Now, I have a powershell file which actually handles the update, so I'm trying to launch this powershell file from inside of my application.
I have this working, I can spawn my updater file and it will run through and everything is good. However, my application stays open the whole time, which means that once the updater is finished I will have 2 instances of it running.
The obvious solution to this in my mind is to close the application if an update is found (after spawning the updater).
Here is my code:
child = spawn("powershell.exe",['-ExecutionPolicy', 'ByPass', '-File', require("path").resolve(__dirname, '../../../../updater.ps1')]);
child.unref();
self.close();
However, when I try to make the application close, it seems like the updater is never launched. Or rather, I believe it is launched but gets closed when the main application gets closed.

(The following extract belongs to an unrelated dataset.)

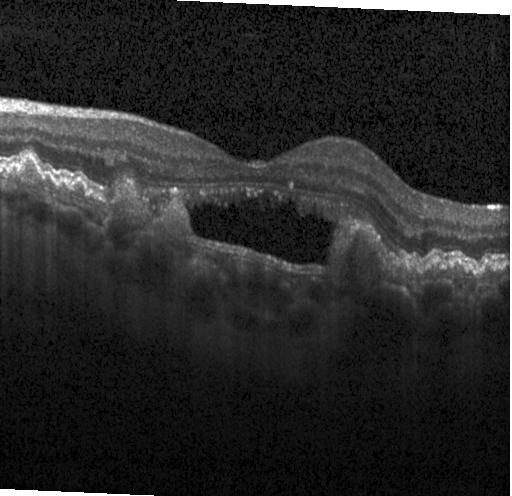

OCT line scan; spectral-domain optical coherence tomography
Assessment: a choroidal neovascular membrane.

I have the line child.unref()
which I thought was supposed to make the spawned window not attached to the main application, but the updater won't stay open.
I have also tried adding {detached: true}
as the 3rd parameter of my spawn()
command, but it didn't make a difference in the way it was running.
How can I spawn the updater completely separate from my application?
To start the update separated from your application I think you should use a script instead of a inline parameter. This will ensure that OS creates a separated process from your node app. For example:
var fs = require('fs');
var spawn = require('child_process').spawn;
var out = fs.openSync('./out.log', 'a');
var err = fs.openSync('./out.log', 'a');
var child = spawn('./myscript.sh', [], {
detached: true,
stdio: [ 'ignore', out, err ]
});
child.unref();
setTimeout(function(){
process.exit();
}, 1000);
The myscript.sh looks like this:
sleep 5; ls >> out2.log
The code above will force node exit (after 2 seconds) but just before it started a bash script (which will wait 5 seconds to run ls
command). Running this code results in 2 output files (out.log and out2.log). The first one (out.log) is the output of node app calling a child process while the second (out2.log) is the result of script redirected from separated script.
A better approach and more elegant is using on
function. But this means that your main process will actually wait for child process to complete the execution. For example:
var fs = require('fs');
var spawn = require('child_process').spawn;
var out = fs.openSync('./out.log', 'a');
var err = fs.openSync('./out.log', 'a');
var child = spawn('ls', [], {
detached: true,
stdio: [ 'ignore', out, err ]
});
child.on('exit', (code) => {
console.log(`Child exited with code ${code}`);
});
child.unref();
In the second example, the ls
result will be saved in out.log
file. Since the main process will wait for child to complete.
So all depends on what you are willing to achieve. The first solution is not beautiful but will start something really apart from your node app.